Iceland Will Not Kill Any Whales In 2020

The whales of Iceland are safe from darts and nets for another year as the nation’s two major whaling companionships have decided to call off their summertime whaling season.

IP-Utgerd, an Icelandic whaling business that specializes in hunting minke whales, has announced it plans to abandon whaling absolutely, according to AFP news agency. Meanwhile, Hvalur hf, the largest whaling company in the country that specializes in fin whales, has paused its whaling activities for the second year in a row.

Since 2003, the year Iceland resumed commercial-grade whaling after a hiatus, at least 1,500 fin and minke whales have been killed by the island nation, according to the International Fund for Animal Welfare. Thanks to this recent decision, 2020 will join last year as the second year since 2002 that no whales will be slaughtered in Icelandic sprays. The move, nonetheless, appears to be guided by commerces and bank symmetries, rather than a change of heart or concerns of protection.

Kristjan Loftsson, the CEO of Hvalur hf, told Icelandic newspaper Morgunbladid that it would be too difficult to compete with Japan as both governments subsidizes whale products. Loftsson too quoth lockdown measures and the ongoing Covid-1 9 pandemic as a factor in the company’s decision.

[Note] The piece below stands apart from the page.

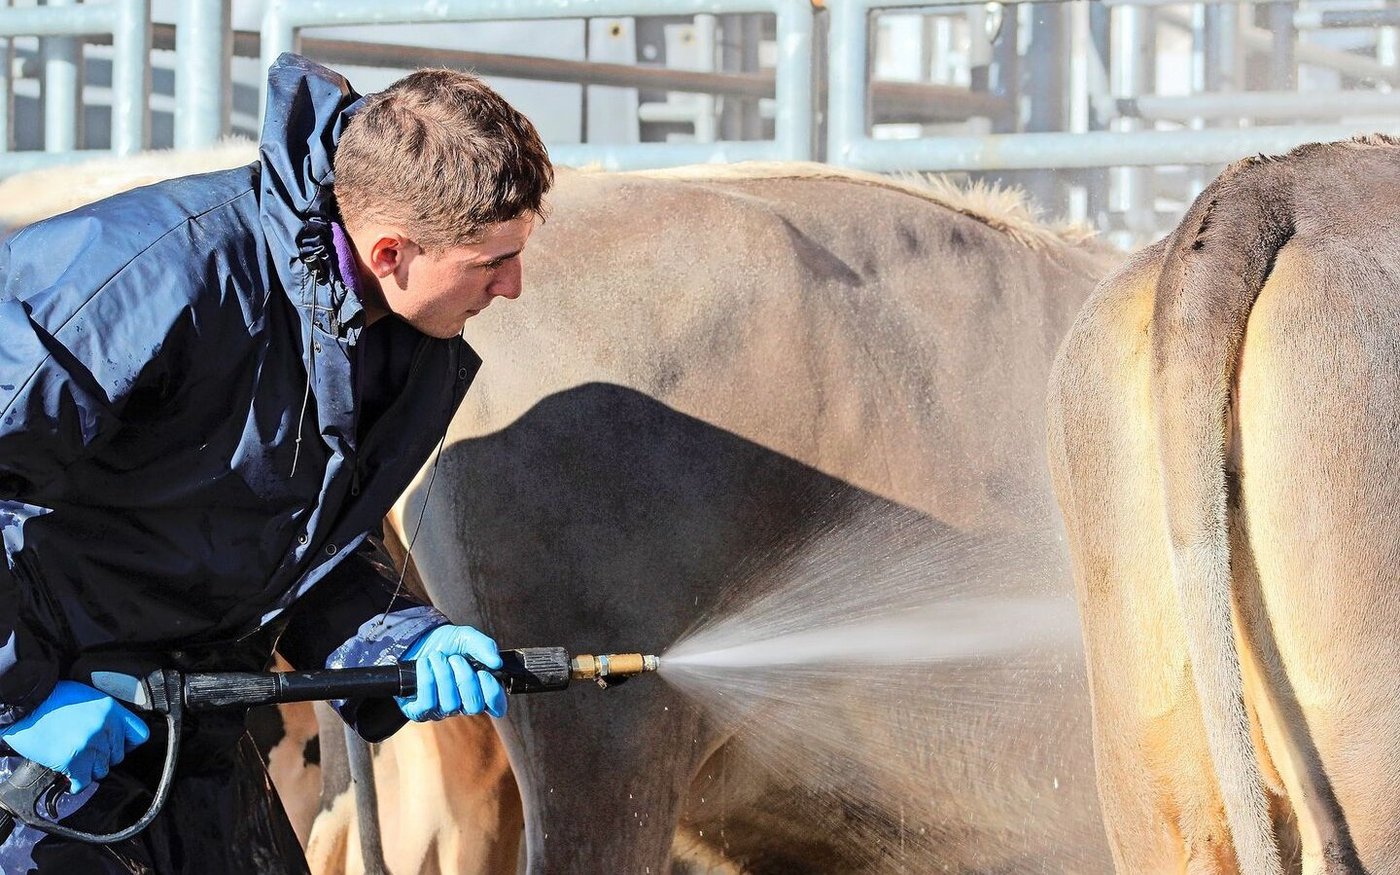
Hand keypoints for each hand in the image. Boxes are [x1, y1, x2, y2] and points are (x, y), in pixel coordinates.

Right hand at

Gunnar Bergmann Jonsson, the general manager of IP-Utgerd, quoth business as the above reasons behind their move, saying that an extension of a no-fishing coastal zone would make their operations too costly as their barges would have to go further offshore.

“I’m never going to hunt whales again, I’m stopping for good, ” he said speaking to AFP on April 24.

Iceland, along with other countries including Norway and Japan, have continuously been flouted the International Whaling Commission’s( IWC) 1986 global moratorium, which indefinitely “paused” commercial whaling of all species and populations.

While minke whales (< em> Balaenoptera acutorostrata ) are the most common of the great whale categories in the oceans and seas, hunting of the species is prohibited under the IWC moratorium and remains widely condemned by conservationists. The issue of hunting fin whales is even more controversial. The fin whale (< em> Balaenoptera physalus ) is the second-largest animal on Earth after the blue whale, reaching segments of up to 27 meters (~ 88 feet ). Their digits have increased since the 1970 s, but the uncommon genus is currently scheduled as vulnerable to extinct by the IUCN Red List .

Back in 2018, Hvalur hf was accused of killing 109 fin whales, of which 14 were pregnant, and two uncommon blue whale-fine whale composites. Sea Shepherd, a marine conservation partisan radical, filmed shocking footage of whalers from Hvalur hf drawn-out a composite whale into a whale terminal in Hvalfjorduand, before slaughter its person for meat and blubber.

In light of this recent news, Sea Shepherd mentioned that they hope it will to be translated into a permanent cessation of the practice in Iceland and beyond.

“I believe the writing is on the wall now for the world’s most notorious whaler Kristjan Loftsson and his company Hvalur hf. Now is the time for Loftsson to hang up his spears and for Iceland to become an ethical whale watching , not whale killing person, ” Rob Read, chief operating officer of Sea Shepherd UK and coordinator of Operation Mjolnir, was indicated in a statement.